▶ [Exercise]: Extract only the first line of the listing and every line after it up to and including the one with "July/August 2026". Omit the pictures.

▶ [Material for the task]:
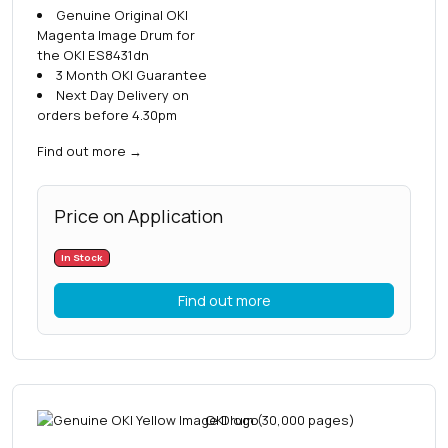
Genuine Original OKI
Magenta Image Drum for
the OKI ES8431dn
3 Month OKI Guarantee
Next Day Delivery on
orders before 4.30pm
Find out more
→
Price on Application
In Stock
Find out more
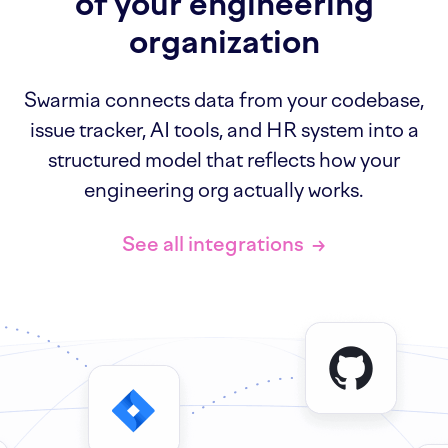
of your engineering
organization
Swarmia connects data from your codebase,
issue tracker, AI tools, and HR system into a
structured model that reflects how your
engineering org actually works.
See all integrations
→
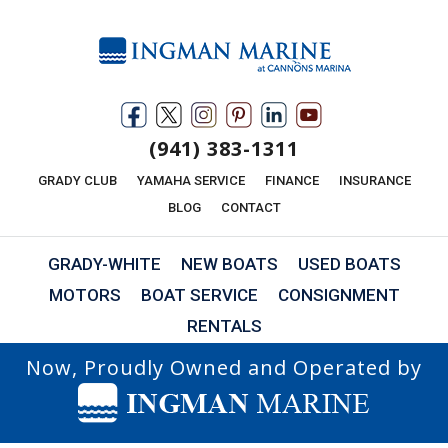
(941) 383-1311
GRADY CLUB
YAMAHA SERVICE
FINANCE
INSURANCE
BLOG
CONTACT
GRADY-WHITE
NEW BOATS
USED BOATS
MOTORS
BOAT SERVICE
CONSIGNMENT
RENTALS
Now, Proudly Owned and Operated by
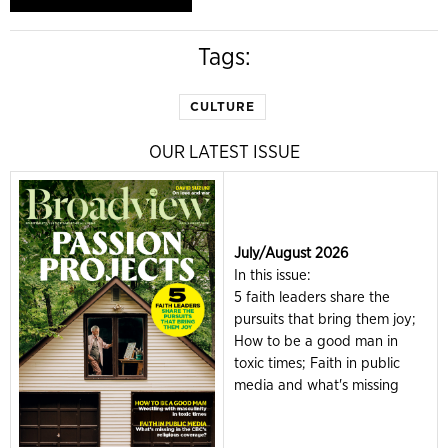
Tags:
CULTURE
OUR LATEST ISSUE
July/August 2026
In this issue:
5 faith leaders share the
pursuits that bring them joy;
How to be a good man in
toxic times; Faith in public
media and what's missing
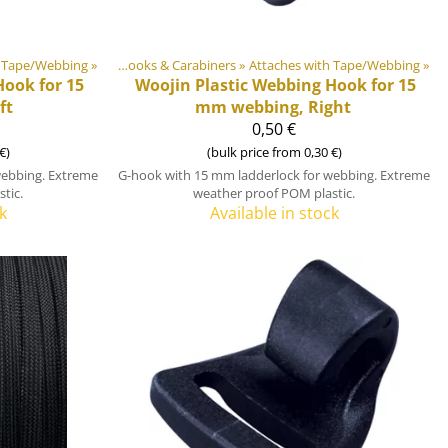
h Tape/Webbing
astic & Metal Parts
‪»
‪»
Hooks & Carabiners
‪»
Attaches with Tape/Webbing
‪»
ook for 15
Woojin Plastic
Webbing Hook for 15
ft
mm webbing, Right
0,50 €
€)
(bulk price from 0,30 €)
webbing. Extreme
G-hook with 15 mm ladderlock for webbing. Extreme
tic.
weather proof POM plastic.
k
Available in stock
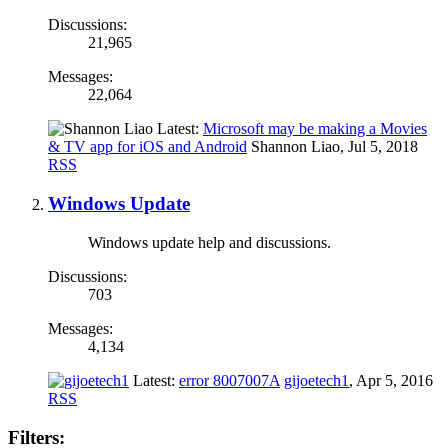
Discussions:
21,965
Messages:
22,064
Latest:
Microsoft may be making a Movies
& TV app for iOS and Android
Shannon Liao
,
Jul 5, 2018
RSS
Windows Update
Windows update help and discussions.
Discussions:
703
Messages:
4,134
Latest:
error 8007007A
gijoetech1
,
Apr 5, 2016
RSS
Filters:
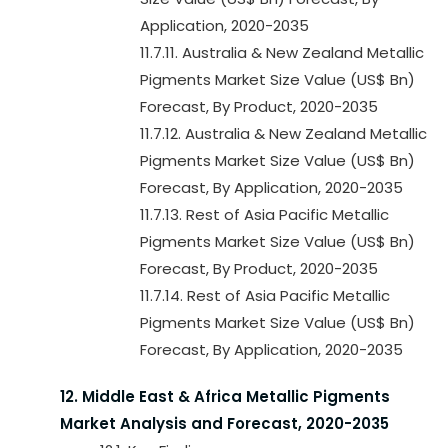
Application, 2020-2035
11.7.11. Australia & New Zealand Metallic
Pigments Market Size Value (US$ Bn)
Forecast, By Product, 2020-2035
11.7.12. Australia & New Zealand Metallic
Pigments Market Size Value (US$ Bn)
Forecast, By Application, 2020-2035
11.7.13. Rest of Asia Pacific Metallic
Pigments Market Size Value (US$ Bn)
Forecast, By Product, 2020-2035
11.7.14. Rest of Asia Pacific Metallic
Pigments Market Size Value (US$ Bn)
Forecast, By Application, 2020-2035
12. Middle East & Africa Metallic Pigments
Market Analysis and Forecast, 2020-2035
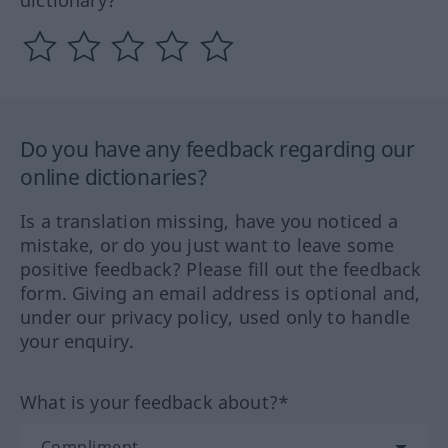
dictionary?
Do you have any feedback regarding our
online dictionaries?
Is a translation missing, have you noticed a
mistake, or do you just want to leave some
positive feedback? Please fill out the feedback
form. Giving an email address is optional and,
under our privacy policy, used only to handle
your enquiry.
What is your feedback about?*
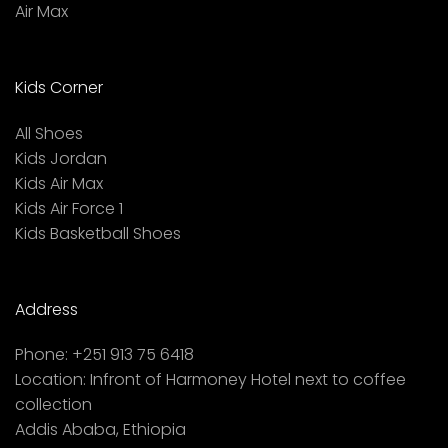
Air Max
Kids Corner
All Shoes
Kids Jordan
Kids Air Max
Kids Air Force 1
Kids Basketball Shoes
Address
Phone:
+251 913 75 6418
Location:
Infront of Harmoney Hotel next to coffee
collection
Addis Ababa, Ethiopia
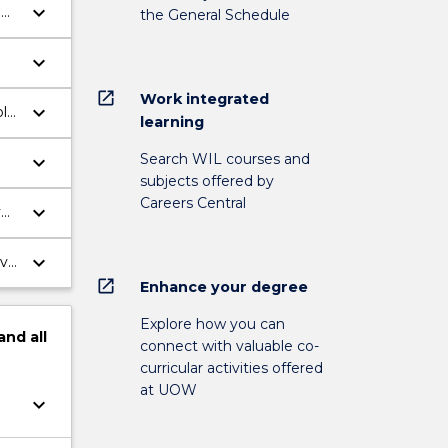
keyboard_arrow_down
e
the General Schedule
keyboard_arrow_down
open_in_new
Work integrated
keyboard_arrow_down
ble
learning
Search WIL courses and
keyboard_arrow_down
subjects offered by
Careers Central
keyboard_arrow_down
y
keyboard_arrow_down
ove
open_in_new
Enhance your degree
Explore how you can
and
all
connect with valuable co-
curricular activities offered
at UOW
keyboard_arrow_down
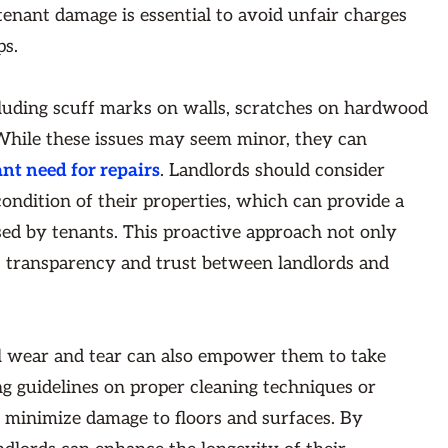
tenant damage is essential to avoid unfair charges
ps.
cluding scuff marks on walls, scratches on hardwood
. While these issues may seem minor, they can
ant need for repairs
. Landlords should consider
ondition of their properties, which can provide a
ed by tenants. This proactive approach not only
rs transparency and trust between landlords and
l wear and tear can also empower them to take
ing guidelines on proper cleaning techniques or
 minimize damage to floors and surfaces. By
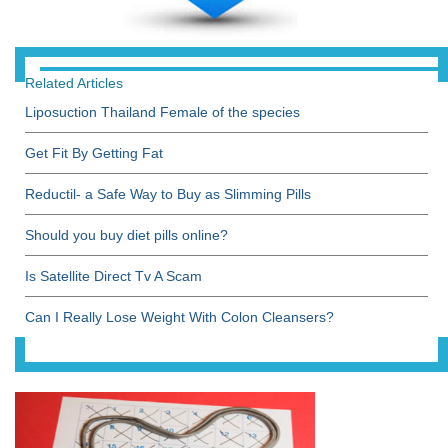
Related Articles
Liposuction Thailand Female of the species
Get Fit By Getting Fat
Reductil- a Safe Way to Buy as Slimming Pills
Should you buy diet pills online?
Is Satellite Direct Tv A Scam
Can I Really Lose Weight With Colon Cleansers?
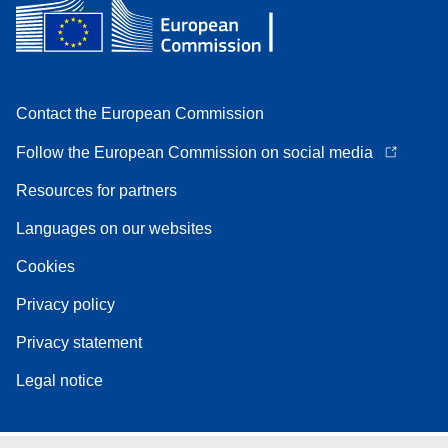
Contact the European Commission
Follow the European Commission on social media
Resources for partners
Languages on our websites
Cookies
Privacy policy
Privacy statement
Legal notice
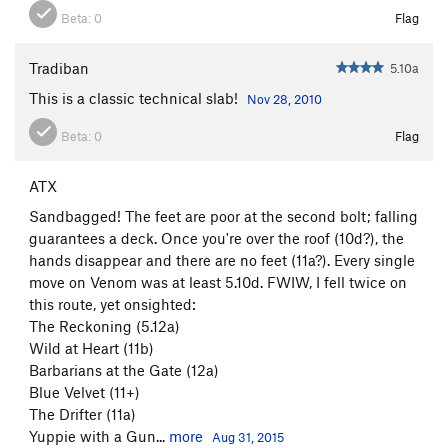
Beta:
0
Flag
Tradiban
5.10a
This is a classic technical slab!
Nov 28, 2010
Beta:
0
Flag
ATX
Sandbagged! The feet are poor at the second bolt; falling
guarantees a deck. Once you're over the roof (10d?), the
hands disappear and there are no feet (11a?). Every single
move on Venom was at least 5.10d. FWIW, I fell twice on
this route, yet onsighted:
The Reckoning (5.12a)
Wild at Heart (11b)
Barbarians at the Gate (12a)
Blue Velvet (11+)
The Drifter (11a)
Yuppie with a Gun...
more
Aug 31, 2015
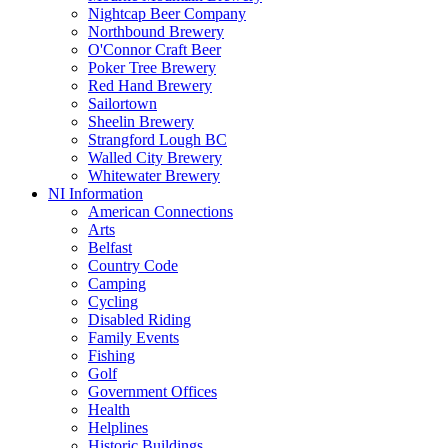
Nightcap Beer Company
Northbound Brewery
O'Connor Craft Beer
Poker Tree Brewery
Red Hand Brewery
Sailortown
Sheelin Brewery
Strangford Lough BC
Walled City Brewery
Whitewater Brewery
NI Information
American Connections
Arts
Belfast
Country Code
Camping
Cycling
Disabled Riding
Family Events
Fishing
Golf
Government Offices
Health
Helplines
Historic Buildings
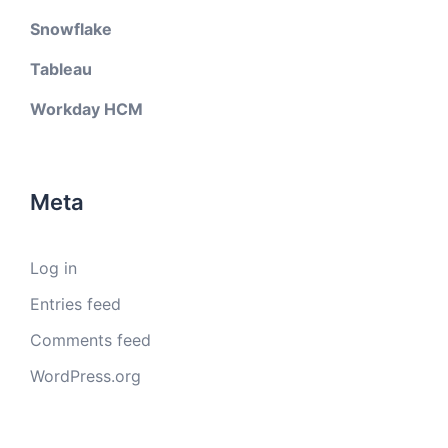
Snowflake
Tableau
Workday HCM
Meta
Log in
Entries feed
Comments feed
WordPress.org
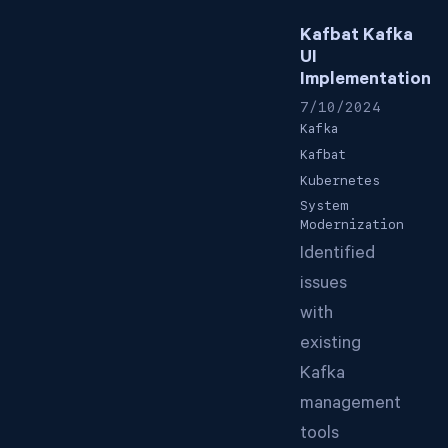
Kafbat Kafka
UI
Implementation
7/10/2024
Kafka
Kafbat
Kubernetes
System
Modernization
Identified
issues
with
existing
Kafka
management
tools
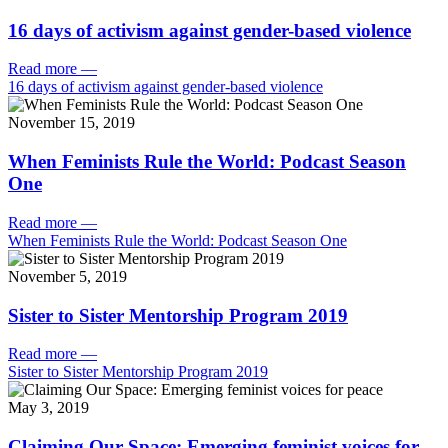
16 days of activism against gender-based violence
Read more
—
16 days of activism against gender-based violence
November 15, 2019
When Feminists Rule the World: Podcast Season
One
Read more
—
When Feminists Rule the World: Podcast Season One
November 5, 2019
Sister to Sister Mentorship Program 2019
Read more
—
Sister to Sister Mentorship Program 2019
May 3, 2019
Claiming Our Space: Emerging feminist voices for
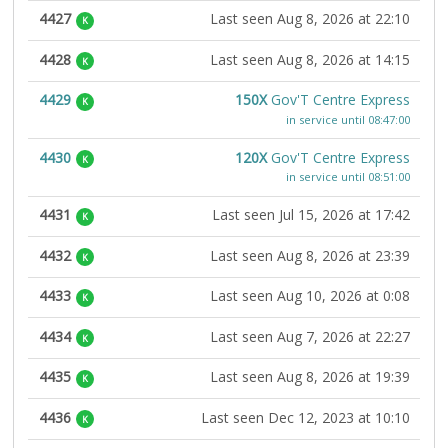
4427
Last seen Aug 8, 2026 at 22:10
K
4428
Last seen Aug 8, 2026 at 14:15
K
4429
150X
Gov'T Centre Express
K
in service until 08:47:00
4430
120X
Gov'T Centre Express
K
in service until 08:51:00
4431
Last seen Jul 15, 2026 at 17:42
K
4432
Last seen Aug 8, 2026 at 23:39
K
4433
Last seen Aug 10, 2026 at 0:08
K
4434
Last seen Aug 7, 2026 at 22:27
K
4435
Last seen Aug 8, 2026 at 19:39
K
4436
Last seen Dec 12, 2023 at 10:10
K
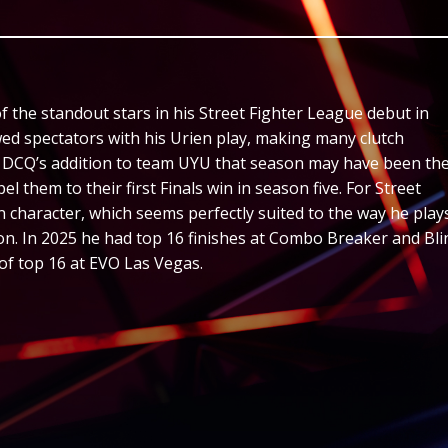
the standout stars in his Street Fighter League debut in
ed spectators with his Urien play, making many clutch
e. DCQ’s addition to team UYU that season may have been th
l them to their first Finals win in season five. For Street
n character, which seems perfectly suited to the way he plays
n. In 2025 he had top 16 finishes at Combo Breaker and Bli
 of top 16 at EVO Las Vegas.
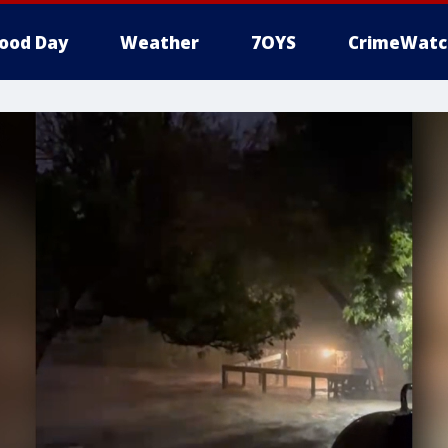
ood Day
Weather
7OYS
CrimeWatc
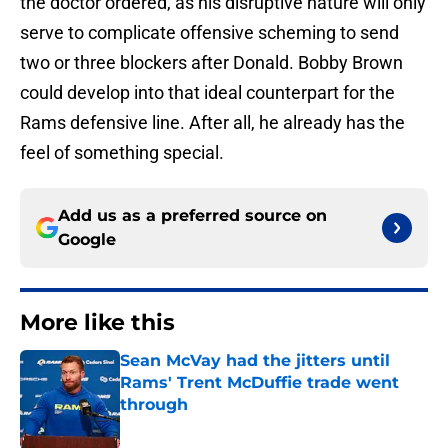
the doctor ordered, as his disruptive nature will only
serve to complicate offensive scheming to send
two or three blockers after Donald. Bobby Brown
could develop into that ideal counterpart for the
Rams defensive line. After all, he already has the
feel of something special.
Add us as a preferred source on
Google
More like this
Sean McVay had the jitters until
Rams' Trent McDuffie trade went
through
Published by on Invalid Date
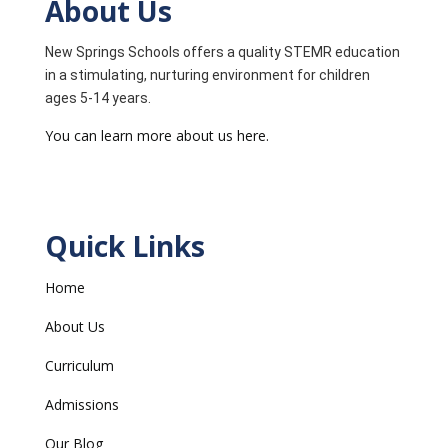
About Us
New Springs Schools offers a quality STEMR education
in a stimulating, nurturing environment for children
ages 5-14 years.
You can learn more about us here.
Quick Links
Home
About Us
Curriculum
Admissions
Our Blog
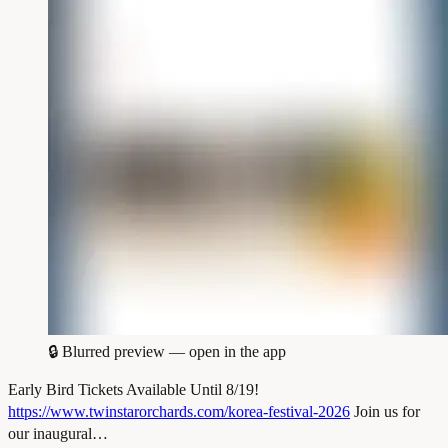
🔒
Blurred preview — open in the app
Early Bird Tickets Available Until 8/19!
https://www.twinstarorchards.com/korea-festival-2026
Join us for
our inaugural…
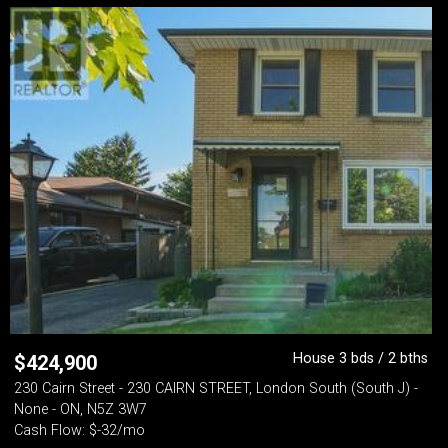
House 3 bds / 2 bths
$
424,900
230 Cairn Street - 230 CAIRN STREET, London South (South J) -
None - ON, N5Z 3W7
Cash Flow: $-32/mo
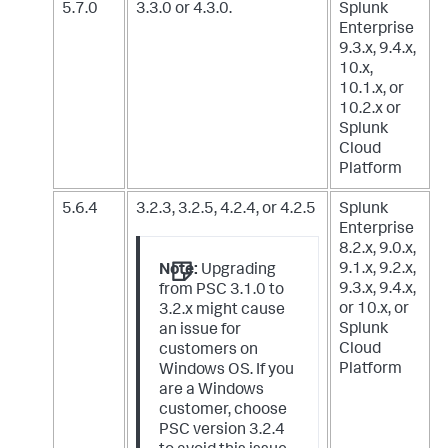
5.7.0
3.3.0 or 4.3.0.
Splunk
Enterprise
9.3.x, 9.4.x,
10.x,
10.1.x, or
10.2.x
or
Splunk
Cloud
Platform
5.6.4
3.2.3, 3.2.5, 4.2.4, or 4.2.5
Splunk
Enterprise
8.2.x, 9.0.x,
9.1.x, 9.2.x,
Note:
Upgrading
9.3.x, 9.4.x,
from PSC 3.1.0 to
or 10.x,
or
3.2.x might cause
Splunk
an issue for
Cloud
customers on
Platform
Windows OS. If you
are a Windows
customer, choose
PSC version 3.2.4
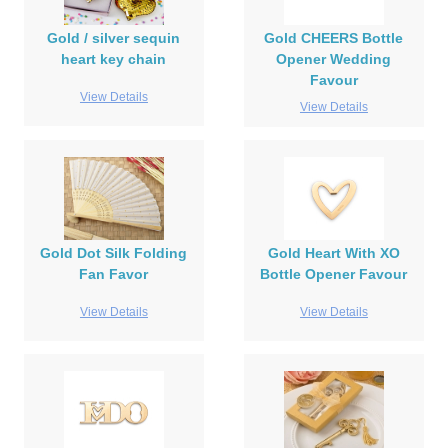
Gold / silver sequin
Gold CHEERS Bottle
heart key chain
Opener Wedding
Favour
View Details
View Details
Gold Dot Silk Folding
Gold Heart With XO
Fan Favor
Bottle Opener Favour
View Details
View Details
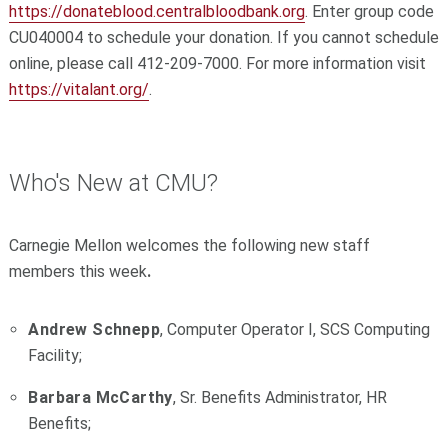
https://donateblood.centralbloodbank.org
. Enter group code
CU040004 to schedule your donation. If you cannot schedule
online, please call 412-209-7000. For more information visit
https://vitalant.org/
.
Who's New at CMU?
Carnegie Mellon welcomes the following new staff
members this week
.
Andrew Schnepp
, Computer Operator I, SCS Computing
Facility;
Barbara McCarthy
, Sr. Benefits Administrator, HR
Benefits;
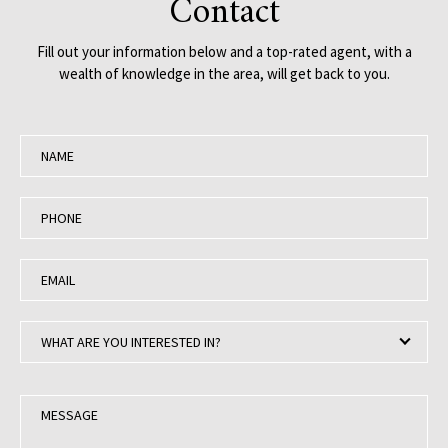
Contact
Fill out your information below and a top-rated agent, with a
wealth of knowledge in the area, will get back to you.
N
a
m
P
e
h
:
o
E
n
m
e
a
:
W
i
WHAT ARE YOU INTERESTED IN?
h
l
a
:
t
M
a
e
r
s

▶ [Expected answer]:
Genuine Original OKI
Magenta Image Drum for
the OKI ES8431dn
3 Month OKI Guarantee
Next Day Delivery on
orders before 4.30pm
Find out more
→
Price on Application
In Stock
Find out more
of your engineering
organization
Swarmia connects data from your codebase,
issue tracker, AI tools, and HR system into a
structured model that reflects how your
engineering org actually works.
See all integrations
→
(941) 383-1311
GRADY CLUB
YAMAHA SERVICE
FINANCE
INSURANCE
BLOG
CONTACT
GRADY-WHITE
NEW BOATS
USED BOATS
MOTORS
BOAT SERVICE
CONSIGNMENT
RENTALS
Now, Proudly Owned and Operated by
Tags:
CULTURE
OUR LATEST ISSUE
July/August 2026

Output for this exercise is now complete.